Женщина ловко подкидывала дрова в очаг, распаляя и так не маленький кострище.
– Пришлая, – кивнула мне женщина, не особо отвлекаясь на меня от своего занятия. – Господин Дерби рассказывал, что хозяин ночью привёз тебя обратно.
– Господин Дерби? – переспросила я, запоминая новое имя.
– Управляющий наш, – вытерев тыльной стороной ладони проступившие на лбу капли пота, Анна повернулась ко мне. – Второй после хозяина. Ты чего хотела?
– Душ, зубную щётку и маску для волос, – прошептала я, перед тем как громко произнесла: – Герцог выделил мне комнату на втором этаже. Замечательную, просторную, но… несколько запущенную. Я бы хотела попросить у вас какие-то средства для мытья. Чистые тряпки, возможно, щётки. Жидкость для удаления пятен, – добавила без особой надежды, не видя в глазах собеседницы понимания. – А также чистое постельное и… поесть.
С минуту Анна молчала, переваривая услышанное.
– Так тряпки все в чулане, аккурат на втором этаже, в конце по коридору правого крыла, – наконец произнесла кухарка, указав расположение выделенной мне комнаты. – Там всё и найдёшь, чтобы прибраться.
– Чудесно, – выдохнула я, посмотрев на свои стёртые пальцы.
Интересно, сколько я здесь проживу, если мне даже с уборкой не справиться? А что дальше будет? Гигиена здесь на таком же уровне. В том числе и личная.
Мамочки… я даже глаза прикрыла, вспомнив о необходимых раз в месяц каждой женщине мелочах. С этим то мне что делать?!
– Что-то взбледнула ты, – заметила Анна, начав громыхать посудой. – Садись, пришлая. Покормлю тебя, пока нет никого.
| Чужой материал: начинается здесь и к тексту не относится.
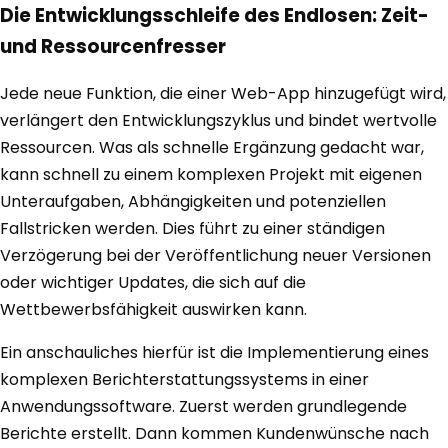
Die Entwicklungsschleife des Endlosen: Zeit-
und Ressourcenfresser
Jede neue Funktion, die einer Web-App hinzugefügt wird,
verlängert den Entwicklungszyklus und bindet wertvolle
Ressourcen. Was als schnelle Ergänzung gedacht war,
kann schnell zu einem komplexen Projekt mit eigenen
Unteraufgaben, Abhängigkeiten und potenziellen
Fallstricken werden. Dies führt zu einer ständigen
Verzögerung bei der Veröffentlichung neuer Versionen
oder wichtiger Updates, die sich auf die
Wettbewerbsfähigkeit auswirken kann.
Ein anschauliches hierfür ist die Implementierung eines
komplexen Berichterstattungssystems in einer
Anwendungssoftware. Zuerst werden grundlegende
Berichte erstellt. Dann kommen Kundenwünsche nach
Глава 16. Повезло нам с хозяином!
Я никогда не любила каши. Знала, что есть их нужно, как и про все положительные свойства, но всё никак не могла приучить себя к ним.
И сейчас, смотря в непонятного грязного цвета жижу, из которой неаппетитно торчала куриная лапа, я поняла, что на каши даже смотреть не смогу никогда.
– С потрохами, – с гордостью заявила мне Анна, положив рядом с миской ломоть хлеба. – Повезло нам с хозяином. Что бы там ни говорили, а сердце у него доброе. Вона, – она указала рукой в сторону стены. – У этих с осени до весны лишь на хлебе сидят. А у нас всегда и мяско есть.
– Повезло, – выдохнула я, беря в руки хлеб, и начала отщипывать от него кусочки, отправляя в рот.
Назвать мяском куриные потроха – это сильно.